-------- DATASET EXTRACT --------

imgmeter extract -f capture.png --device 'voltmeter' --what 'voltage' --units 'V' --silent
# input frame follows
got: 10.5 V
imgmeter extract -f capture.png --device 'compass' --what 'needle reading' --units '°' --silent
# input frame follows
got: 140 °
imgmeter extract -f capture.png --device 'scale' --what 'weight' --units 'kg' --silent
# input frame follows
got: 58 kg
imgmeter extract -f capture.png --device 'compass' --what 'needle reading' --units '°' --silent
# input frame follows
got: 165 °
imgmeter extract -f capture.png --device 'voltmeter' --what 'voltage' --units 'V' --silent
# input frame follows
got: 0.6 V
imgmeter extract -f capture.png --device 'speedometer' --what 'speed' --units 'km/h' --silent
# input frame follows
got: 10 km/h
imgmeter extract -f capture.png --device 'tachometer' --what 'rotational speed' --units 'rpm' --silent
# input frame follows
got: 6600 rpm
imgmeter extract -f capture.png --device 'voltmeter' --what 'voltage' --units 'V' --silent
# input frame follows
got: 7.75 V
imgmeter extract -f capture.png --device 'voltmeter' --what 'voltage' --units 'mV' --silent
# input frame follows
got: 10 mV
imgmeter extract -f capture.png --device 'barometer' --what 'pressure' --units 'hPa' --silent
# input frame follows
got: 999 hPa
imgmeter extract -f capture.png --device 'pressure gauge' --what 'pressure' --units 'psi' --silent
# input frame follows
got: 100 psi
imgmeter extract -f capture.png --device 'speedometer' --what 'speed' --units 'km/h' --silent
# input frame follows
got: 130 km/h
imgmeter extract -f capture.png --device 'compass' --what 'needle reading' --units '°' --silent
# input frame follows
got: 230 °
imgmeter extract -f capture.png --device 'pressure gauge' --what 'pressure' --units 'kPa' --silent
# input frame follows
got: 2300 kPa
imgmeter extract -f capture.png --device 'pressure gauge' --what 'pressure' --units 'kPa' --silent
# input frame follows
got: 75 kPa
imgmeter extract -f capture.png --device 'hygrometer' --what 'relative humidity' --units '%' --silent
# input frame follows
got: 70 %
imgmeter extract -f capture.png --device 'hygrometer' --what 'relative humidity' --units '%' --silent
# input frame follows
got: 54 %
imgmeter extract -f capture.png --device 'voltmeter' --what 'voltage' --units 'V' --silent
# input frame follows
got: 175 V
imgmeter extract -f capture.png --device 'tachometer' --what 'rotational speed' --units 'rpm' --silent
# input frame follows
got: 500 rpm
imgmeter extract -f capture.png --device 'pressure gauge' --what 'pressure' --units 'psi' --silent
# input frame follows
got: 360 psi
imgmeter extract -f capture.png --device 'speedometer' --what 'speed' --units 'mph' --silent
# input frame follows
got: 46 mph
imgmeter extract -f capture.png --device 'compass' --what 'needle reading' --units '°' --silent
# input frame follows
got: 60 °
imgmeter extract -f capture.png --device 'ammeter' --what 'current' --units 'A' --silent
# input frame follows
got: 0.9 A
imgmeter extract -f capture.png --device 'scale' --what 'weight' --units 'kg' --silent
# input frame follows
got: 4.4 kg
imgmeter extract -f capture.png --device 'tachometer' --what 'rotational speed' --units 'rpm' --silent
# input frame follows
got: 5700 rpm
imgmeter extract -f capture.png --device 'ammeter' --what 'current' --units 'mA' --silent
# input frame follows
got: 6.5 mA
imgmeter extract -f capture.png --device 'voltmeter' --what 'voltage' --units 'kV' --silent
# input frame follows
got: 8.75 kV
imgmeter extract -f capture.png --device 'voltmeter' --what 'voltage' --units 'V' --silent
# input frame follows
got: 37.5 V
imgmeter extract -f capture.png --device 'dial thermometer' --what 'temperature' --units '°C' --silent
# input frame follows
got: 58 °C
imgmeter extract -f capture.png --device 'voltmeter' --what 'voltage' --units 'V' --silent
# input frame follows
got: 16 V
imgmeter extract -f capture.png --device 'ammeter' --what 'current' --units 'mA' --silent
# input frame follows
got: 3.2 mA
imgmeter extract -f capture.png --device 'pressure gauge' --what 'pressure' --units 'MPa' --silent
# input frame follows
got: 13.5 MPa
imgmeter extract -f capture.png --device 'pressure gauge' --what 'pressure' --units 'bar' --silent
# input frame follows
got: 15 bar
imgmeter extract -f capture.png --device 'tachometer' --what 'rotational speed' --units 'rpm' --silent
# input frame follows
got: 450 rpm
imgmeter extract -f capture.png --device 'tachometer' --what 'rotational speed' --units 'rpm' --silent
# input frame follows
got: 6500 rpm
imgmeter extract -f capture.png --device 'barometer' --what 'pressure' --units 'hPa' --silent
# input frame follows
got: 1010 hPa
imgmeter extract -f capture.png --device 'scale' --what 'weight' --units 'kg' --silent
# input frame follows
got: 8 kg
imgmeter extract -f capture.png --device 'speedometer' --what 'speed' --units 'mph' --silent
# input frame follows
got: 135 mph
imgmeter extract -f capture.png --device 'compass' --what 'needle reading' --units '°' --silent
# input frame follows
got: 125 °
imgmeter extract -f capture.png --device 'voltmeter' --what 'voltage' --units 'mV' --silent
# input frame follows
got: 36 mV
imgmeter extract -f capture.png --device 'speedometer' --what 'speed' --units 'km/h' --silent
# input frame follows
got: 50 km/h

--------

> [INSTRUCTIONS FOR THE TASK]: Can you reproduce all of the records above line for line, leaving every character unchanged?

> [THE ANSWER]:
imgmeter extract -f capture.png --device 'voltmeter' --what 'voltage' --units 'V' --silent
# input frame follows
got: 10.5 V
imgmeter extract -f capture.png --device 'compass' --what 'needle reading' --units '°' --silent
# input frame follows
got: 140 °
imgmeter extract -f capture.png --device 'scale' --what 'weight' --units 'kg' --silent
# input frame follows
got: 58 kg
imgmeter extract -f capture.png --device 'compass' --what 'needle reading' --units '°' --silent
# input frame follows
got: 165 °
imgmeter extract -f capture.png --device 'voltmeter' --what 'voltage' --units 'V' --silent
# input frame follows
got: 0.6 V
imgmeter extract -f capture.png --device 'speedometer' --what 'speed' --units 'km/h' --silent
# input frame follows
got: 10 km/h
imgmeter extract -f capture.png --device 'tachometer' --what 'rotational speed' --units 'rpm' --silent
# input frame follows
got: 6600 rpm
imgmeter extract -f capture.png --device 'voltmeter' --what 'voltage' --units 'V' --silent
# input frame follows
got: 7.75 V
imgmeter extract -f capture.png --device 'voltmeter' --what 'voltage' --units 'mV' --silent
# input frame follows
got: 10 mV
imgmeter extract -f capture.png --device 'barometer' --what 'pressure' --units 'hPa' --silent
# input frame follows
got: 999 hPa
imgmeter extract -f capture.png --device 'pressure gauge' --what 'pressure' --units 'psi' --silent
# input frame follows
got: 100 psi
imgmeter extract -f capture.png --device 'speedometer' --what 'speed' --units 'km/h' --silent
# input frame follows
got: 130 km/h
imgmeter extract -f capture.png --device 'compass' --what 'needle reading' --units '°' --silent
# input frame follows
got: 230 °
imgmeter extract -f capture.png --device 'pressure gauge' --what 'pressure' --units 'kPa' --silent
# input frame follows
got: 2300 kPa
imgmeter extract -f capture.png --device 'pressure gauge' --what 'pressure' --units 'kPa' --silent
# input frame follows
got: 75 kPa
imgmeter extract -f capture.png --device 'hygrometer' --what 'relative humidity' --units '%' --silent
# input frame follows
got: 70 %
imgmeter extract -f capture.png --device 'hygrometer' --what 'relative humidity' --units '%' --silent
# input frame follows
got: 54 %
imgmeter extract -f capture.png --device 'voltmeter' --what 'voltage' --units 'V' --silent
# input frame follows
got: 175 V
imgmeter extract -f capture.png --device 'tachometer' --what 'rotational speed' --units 'rpm' --silent
# input frame follows
got: 500 rpm
imgmeter extract -f capture.png --device 'pressure gauge' --what 'pressure' --units 'psi' --silent
# input frame follows
got: 360 psi
imgmeter extract -f capture.png --device 'speedometer' --what 'speed' --units 'mph' --silent
# input frame follows
got: 46 mph
imgmeter extract -f capture.png --device 'compass' --what 'needle reading' --units '°' --silent
# input frame follows
got: 60 °
imgmeter extract -f capture.png --device 'ammeter' --what 'current' --units 'A' --silent
# input frame follows
got: 0.9 A
imgmeter extract -f capture.png --device 'scale' --what 'weight' --units 'kg' --silent
# input frame follows
got: 4.4 kg
imgmeter extract -f capture.png --device 'tachometer' --what 'rotational speed' --units 'rpm' --silent
# input frame follows
got: 5700 rpm
imgmeter extract -f capture.png --device 'ammeter' --what 'current' --units 'mA' --silent
# input frame follows
got: 6.5 mA
imgmeter extract -f capture.png --device 'voltmeter' --what 'voltage' --units 'kV' --silent
# input frame follows
got: 8.75 kV
imgmeter extract -f capture.png --device 'voltmeter' --what 'voltage' --units 'V' --silent
# input frame follows
got: 37.5 V
imgmeter extract -f capture.png --device 'dial thermometer' --what 'temperature' --units '°C' --silent
# input frame follows
got: 58 °C
imgmeter extract -f capture.png --device 'voltmeter' --what 'voltage' --units 'V' --silent
# input frame follows
got: 16 V
imgmeter extract -f capture.png --device 'ammeter' --what 'current' --units 'mA' --silent
# input frame follows
got: 3.2 mA
imgmeter extract -f capture.png --device 'pressure gauge' --what 'pressure' --units 'MPa' --silent
# input frame follows
got: 13.5 MPa
imgmeter extract -f capture.png --device 'pressure gauge' --what 'pressure' --units 'bar' --silent
# input frame follows
got: 15 bar
imgmeter extract -f capture.png --device 'tachometer' --what 'rotational speed' --units 'rpm' --silent
# input frame follows
got: 450 rpm
imgmeter extract -f capture.png --device 'tachometer' --what 'rotational speed' --units 'rpm' --silent
# input frame follows
got: 6500 rpm
imgmeter extract -f capture.png --device 'barometer' --what 'pressure' --units 'hPa' --silent
# input frame follows
got: 1010 hPa
imgmeter extract -f capture.png --device 'scale' --what 'weight' --units 'kg' --silent
# input frame follows
got: 8 kg
imgmeter extract -f capture.png --device 'speedometer' --what 'speed' --units 'mph' --silent
# input frame follows
got: 135 mph
imgmeter extract -f capture.png --device 'compass' --what 'needle reading' --units '°' --silent
# input frame follows
got: 125 °
imgmeter extract -f capture.png --device 'voltmeter' --what 'voltage' --units 'mV' --silent
# input frame follows
got: 36 mV
imgmeter extract -f capture.png --device 'speedometer' --what 'speed' --units 'km/h' --silent
# input frame follows
got: 50 km/h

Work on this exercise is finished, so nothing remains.